### WHAT IS ASKED
Write out the following lines verbatim, from the first to the last.

### Dataset items
--- start ---
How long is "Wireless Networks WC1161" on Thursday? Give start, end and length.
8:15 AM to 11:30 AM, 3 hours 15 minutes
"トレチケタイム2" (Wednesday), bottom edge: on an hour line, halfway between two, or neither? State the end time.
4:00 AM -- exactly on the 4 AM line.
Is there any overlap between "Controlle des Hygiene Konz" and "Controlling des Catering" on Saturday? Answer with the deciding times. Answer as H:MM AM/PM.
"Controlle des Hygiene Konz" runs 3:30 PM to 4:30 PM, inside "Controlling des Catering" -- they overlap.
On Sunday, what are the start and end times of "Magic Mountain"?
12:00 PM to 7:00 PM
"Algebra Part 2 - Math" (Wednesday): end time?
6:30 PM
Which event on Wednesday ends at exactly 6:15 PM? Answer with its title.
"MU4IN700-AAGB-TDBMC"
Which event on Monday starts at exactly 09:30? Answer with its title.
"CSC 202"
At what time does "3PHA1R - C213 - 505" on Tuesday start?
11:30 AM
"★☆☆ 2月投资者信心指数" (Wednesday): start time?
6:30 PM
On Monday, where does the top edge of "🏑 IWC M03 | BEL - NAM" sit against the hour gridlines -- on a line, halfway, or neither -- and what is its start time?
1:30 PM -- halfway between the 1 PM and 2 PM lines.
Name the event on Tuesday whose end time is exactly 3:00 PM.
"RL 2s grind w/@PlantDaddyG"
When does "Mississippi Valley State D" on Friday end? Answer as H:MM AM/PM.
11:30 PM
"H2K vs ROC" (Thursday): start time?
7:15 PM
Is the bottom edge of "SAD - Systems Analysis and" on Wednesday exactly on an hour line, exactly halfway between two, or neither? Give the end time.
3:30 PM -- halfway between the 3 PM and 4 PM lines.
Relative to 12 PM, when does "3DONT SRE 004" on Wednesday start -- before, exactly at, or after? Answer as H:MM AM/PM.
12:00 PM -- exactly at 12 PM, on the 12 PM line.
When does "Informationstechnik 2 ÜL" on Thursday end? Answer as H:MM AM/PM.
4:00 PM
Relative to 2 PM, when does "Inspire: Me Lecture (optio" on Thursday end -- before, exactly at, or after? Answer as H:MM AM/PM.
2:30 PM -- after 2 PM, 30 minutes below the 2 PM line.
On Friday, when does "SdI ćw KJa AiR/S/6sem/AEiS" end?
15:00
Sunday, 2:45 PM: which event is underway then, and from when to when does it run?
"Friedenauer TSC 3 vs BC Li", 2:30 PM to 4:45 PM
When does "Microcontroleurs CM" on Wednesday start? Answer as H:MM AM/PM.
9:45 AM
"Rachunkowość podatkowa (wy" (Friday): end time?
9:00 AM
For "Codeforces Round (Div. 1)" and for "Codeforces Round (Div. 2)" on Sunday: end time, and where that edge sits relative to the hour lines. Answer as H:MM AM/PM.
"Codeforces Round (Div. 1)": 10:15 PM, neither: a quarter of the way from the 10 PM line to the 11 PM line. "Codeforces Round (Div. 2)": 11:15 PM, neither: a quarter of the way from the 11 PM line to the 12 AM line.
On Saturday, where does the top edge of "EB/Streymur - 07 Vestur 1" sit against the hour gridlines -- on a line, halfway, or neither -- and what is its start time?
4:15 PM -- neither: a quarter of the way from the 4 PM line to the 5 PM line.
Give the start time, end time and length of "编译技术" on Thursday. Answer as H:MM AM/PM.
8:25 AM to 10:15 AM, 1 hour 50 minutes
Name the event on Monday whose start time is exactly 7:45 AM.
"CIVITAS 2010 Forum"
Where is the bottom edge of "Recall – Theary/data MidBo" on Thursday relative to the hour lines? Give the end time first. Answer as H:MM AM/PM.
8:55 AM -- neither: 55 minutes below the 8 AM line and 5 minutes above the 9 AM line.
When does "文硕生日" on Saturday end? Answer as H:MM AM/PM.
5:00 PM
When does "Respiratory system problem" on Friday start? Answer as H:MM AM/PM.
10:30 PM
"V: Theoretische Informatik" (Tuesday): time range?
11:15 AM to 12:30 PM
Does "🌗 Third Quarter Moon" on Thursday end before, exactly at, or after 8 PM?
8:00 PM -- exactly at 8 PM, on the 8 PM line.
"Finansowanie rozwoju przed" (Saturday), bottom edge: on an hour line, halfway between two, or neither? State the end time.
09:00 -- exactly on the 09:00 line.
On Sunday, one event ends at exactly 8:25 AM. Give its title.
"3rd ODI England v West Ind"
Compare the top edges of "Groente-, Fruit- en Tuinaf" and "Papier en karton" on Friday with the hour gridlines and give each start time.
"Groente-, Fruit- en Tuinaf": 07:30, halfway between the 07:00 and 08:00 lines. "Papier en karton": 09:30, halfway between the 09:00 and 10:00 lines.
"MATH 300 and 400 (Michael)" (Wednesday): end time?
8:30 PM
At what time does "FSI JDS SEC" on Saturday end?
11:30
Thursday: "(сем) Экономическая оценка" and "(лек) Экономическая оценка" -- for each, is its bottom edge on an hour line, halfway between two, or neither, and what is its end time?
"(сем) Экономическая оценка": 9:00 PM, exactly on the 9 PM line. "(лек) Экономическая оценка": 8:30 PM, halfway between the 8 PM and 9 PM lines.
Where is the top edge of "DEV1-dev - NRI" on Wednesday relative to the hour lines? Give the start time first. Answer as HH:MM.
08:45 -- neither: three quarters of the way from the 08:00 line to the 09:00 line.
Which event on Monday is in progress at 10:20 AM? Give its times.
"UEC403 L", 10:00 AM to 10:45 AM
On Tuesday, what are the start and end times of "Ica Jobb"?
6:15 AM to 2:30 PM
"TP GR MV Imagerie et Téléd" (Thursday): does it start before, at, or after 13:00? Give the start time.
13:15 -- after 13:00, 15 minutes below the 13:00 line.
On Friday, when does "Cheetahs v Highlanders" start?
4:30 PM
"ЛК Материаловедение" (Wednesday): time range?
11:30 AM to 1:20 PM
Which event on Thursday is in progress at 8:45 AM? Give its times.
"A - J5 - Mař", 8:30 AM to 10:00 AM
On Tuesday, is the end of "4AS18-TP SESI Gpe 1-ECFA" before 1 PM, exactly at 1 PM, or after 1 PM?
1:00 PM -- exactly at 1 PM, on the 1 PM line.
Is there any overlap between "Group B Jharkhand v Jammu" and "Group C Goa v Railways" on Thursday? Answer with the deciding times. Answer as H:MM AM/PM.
--- end ---
### EXERCISE RESULT
How long is "Wireless Networks WC1161" on Thursday? Give start, end and length.
8:15 AM to 11:30 AM, 3 hours 15 minutes
"トレチケタイム2" (Wednesday), bottom edge: on an hour line, halfway between two, or neither? State the end time.
4:00 AM -- exactly on the 4 AM line.
Is there any overlap between "Controlle des Hygiene Konz" and "Controlling des Catering" on Saturday? Answer with the deciding times. Answer as H:MM AM/PM.
"Controlle des Hygiene Konz" runs 3:30 PM to 4:30 PM, inside "Controlling des Catering" -- they overlap.
On Sunday, what are the start and end times of "Magic Mountain"?
12:00 PM to 7:00 PM
"Algebra Part 2 - Math" (Wednesday): end time?
6:30 PM
Which event on Wednesday ends at exactly 6:15 PM? Answer with its title.
"MU4IN700-AAGB-TDBMC"
Which event on Monday starts at exactly 09:30? Answer with its title.
"CSC 202"
At what time does "3PHA1R - C213 - 505" on Tuesday start?
11:30 AM
"★☆☆ 2月投资者信心指数" (Wednesday): start time?
6:30 PM
On Monday, where does the top edge of "🏑 IWC M03 | BEL - NAM" sit against the hour gridlines -- on a line, halfway, or neither -- and what is its start time?
1:30 PM -- halfway between the 1 PM and 2 PM lines.
Name the event on Tuesday whose end time is exactly 3:00 PM.
"RL 2s grind w/@PlantDaddyG"
When does "Mississippi Valley State D" on Friday end? Answer as H:MM AM/PM.
11:30 PM
"H2K vs ROC" (Thursday): start time?
7:15 PM
Is the bottom edge of "SAD - Systems Analysis and" on Wednesday exactly on an hour line, exactly halfway between two, or neither? Give the end time.
3:30 PM -- halfway between the 3 PM and 4 PM lines.
Relative to 12 PM, when does "3DONT SRE 004" on Wednesday start -- before, exactly at, or after? Answer as H:MM AM/PM.
12:00 PM -- exactly at 12 PM, on the 12 PM line.
When does "Informationstechnik 2 ÜL" on Thursday end? Answer as H:MM AM/PM.
4:00 PM
Relative to 2 PM, when does "Inspire: Me Lecture (optio" on Thursday end -- before, exactly at, or after? Answer as H:MM AM/PM.
2:30 PM -- after 2 PM, 30 minutes below the 2 PM line.
On Friday, when does "SdI ćw KJa AiR/S/6sem/AEiS" end?
15:00
Sunday, 2:45 PM: which event is underway then, and from when to when does it run?
"Friedenauer TSC 3 vs BC Li", 2:30 PM to 4:45 PM
When does "Microcontroleurs CM" on Wednesday start? Answer as H:MM AM/PM.
9:45 AM
"Rachunkowość podatkowa (wy" (Friday): end time?
9:00 AM
For "Codeforces Round (Div. 1)" and for "Codeforces Round (Div. 2)" on Sunday: end time, and where that edge sits relative to the hour lines. Answer as H:MM AM/PM.
"Codeforces Round (Div. 1)": 10:15 PM, neither: a quarter of the way from the 10 PM line to the 11 PM line. "Codeforces Round (Div. 2)": 11:15 PM, neither: a quarter of the way from the 11 PM line to the 12 AM line.
On Saturday, where does the top edge of "EB/Streymur - 07 Vestur 1" sit against the hour gridlines -- on a line, halfway, or neither -- and what is its start time?
4:15 PM -- neither: a quarter of the way from the 4 PM line to the 5 PM line.
Give the start time, end time and length of "编译技术" on Thursday. Answer as H:MM AM/PM.
8:25 AM to 10:15 AM, 1 hour 50 minutes
Name the event on Monday whose start time is exactly 7:45 AM.
"CIVITAS 2010 Forum"
Where is the bottom edge of "Recall – Theary/data MidBo" on Thursday relative to the hour lines? Give the end time first. Answer as H:MM AM/PM.
8:55 AM -- neither: 55 minutes below the 8 AM line and 5 minutes above the 9 AM line.
When does "文硕生日" on Saturday end? Answer as H:MM AM/PM.
5:00 PM
When does "Respiratory system problem" on Friday start? Answer as H:MM AM/PM.
10:30 PM
"V: Theoretische Informatik" (Tuesday): time range?
11:15 AM to 12:30 PM
Does "🌗 Third Quarter Moon" on Thursday end before, exactly at, or after 8 PM?
8:00 PM -- exactly at 8 PM, on the 8 PM line.
"Finansowanie rozwoju przed" (Saturday), bottom edge: on an hour line, halfway between two, or neither? State the end time.
09:00 -- exactly on the 09:00 line.
On Sunday, one event ends at exactly 8:25 AM. Give its title.
"3rd ODI England v West Ind"
Compare the top edges of "Groente-, Fruit- en Tuinaf" and "Papier en karton" on Friday with the hour gridlines and give each start time.
"Groente-, Fruit- en Tuinaf": 07:30, halfway between the 07:00 and 08:00 lines. "Papier en karton": 09:30, halfway between the 09:00 and 10:00 lines.
"MATH 300 and 400 (Michael)" (Wednesday): end time?
8:30 PM
At what time does "FSI JDS SEC" on Saturday end?
11:30
Thursday: "(сем) Экономическая оценка" and "(лек) Экономическая оценка" -- for each, is its bottom edge on an hour line, halfway between two, or neither, and what is its end time?
"(сем) Экономическая оценка": 9:00 PM, exactly on the 9 PM line. "(лек) Экономическая оценка": 8:30 PM, halfway between the 8 PM and 9 PM lines.
Where is the top edge of "DEV1-dev - NRI" on Wednesday relative to the hour lines? Give the start time first. Answer as HH:MM.
08:45 -- neither: three quarters of the way from the 08:00 line to the 09:00 line.
Which event on Monday is in progress at 10:20 AM? Give its times.
"UEC403 L", 10:00 AM to 10:45 AM
On Tuesday, what are the start and end times of "Ica Jobb"?
6:15 AM to 2:30 PM
"TP GR MV Imagerie et Téléd" (Thursday): does it start before, at, or after 13:00? Give the start time.
13:15 -- after 13:00, 15 minutes below the 13:00 line.
On Friday, when does "Cheetahs v Highlanders" start?
4:30 PM
"ЛК Материаловедение" (Wednesday): time range?
11:30 AM to 1:20 PM
Which event on Thursday is in progress at 8:45 AM? Give its times.
"A - J5 - Mař", 8:30 AM to 10:00 AM
On Tuesday, is the end of "4AS18-TP SESI Gpe 1-ECFA" before 1 PM, exactly at 1 PM, or after 1 PM?
1:00 PM -- exactly at 1 PM, on the 1 PM line.
Is there any overlap between "Group B Jharkhand v Jammu" and "Group C Goa v Railways" on Thursday? Answer with the deciding times. Answer as H:MM AM/PM.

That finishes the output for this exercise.